§ Aim of the exercise: Below are entries; work out how many of their lines hold "hand", giving only that number.

_____

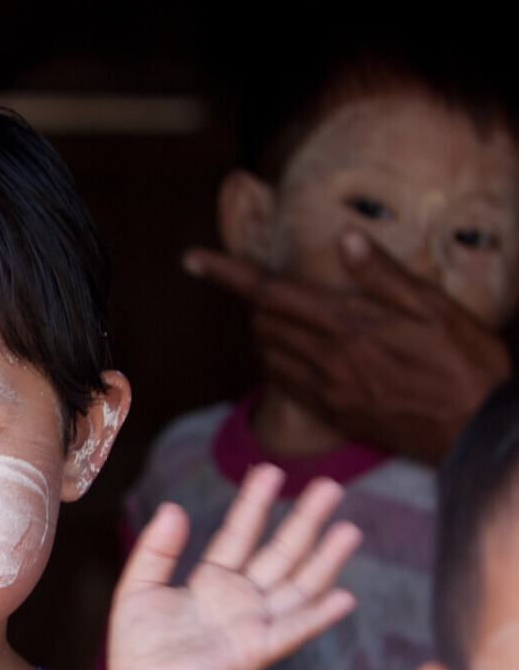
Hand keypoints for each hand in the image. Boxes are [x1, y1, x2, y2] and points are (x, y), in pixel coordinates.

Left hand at [107, 465, 360, 669]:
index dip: (254, 503)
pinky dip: (319, 615)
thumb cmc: (136, 648)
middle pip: (280, 552)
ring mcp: (254, 624)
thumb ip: (156, 549)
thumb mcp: (138, 587)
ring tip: (349, 529)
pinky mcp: (258, 650)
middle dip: (305, 520)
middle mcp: (240, 599)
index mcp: (212, 581)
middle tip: (331, 485)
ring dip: (325, 559)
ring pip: (298, 584)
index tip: (271, 471)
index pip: (239, 534)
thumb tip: (174, 507)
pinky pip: (294, 629)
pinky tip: (344, 596)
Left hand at [183, 232, 511, 465]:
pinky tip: (312, 357)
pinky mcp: (333, 413)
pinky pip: (287, 384)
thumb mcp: (437, 307)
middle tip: (289, 292)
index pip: (270, 291)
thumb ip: (384, 274)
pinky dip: (286, 364)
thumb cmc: (466, 363)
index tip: (190, 259)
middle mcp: (329, 357)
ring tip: (308, 322)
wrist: (477, 430)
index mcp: (349, 323)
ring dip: (273, 333)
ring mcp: (328, 389)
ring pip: (270, 353)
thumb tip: (344, 239)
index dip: (226, 273)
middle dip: (262, 301)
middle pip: (262, 321)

_____

§ Exercise result: 3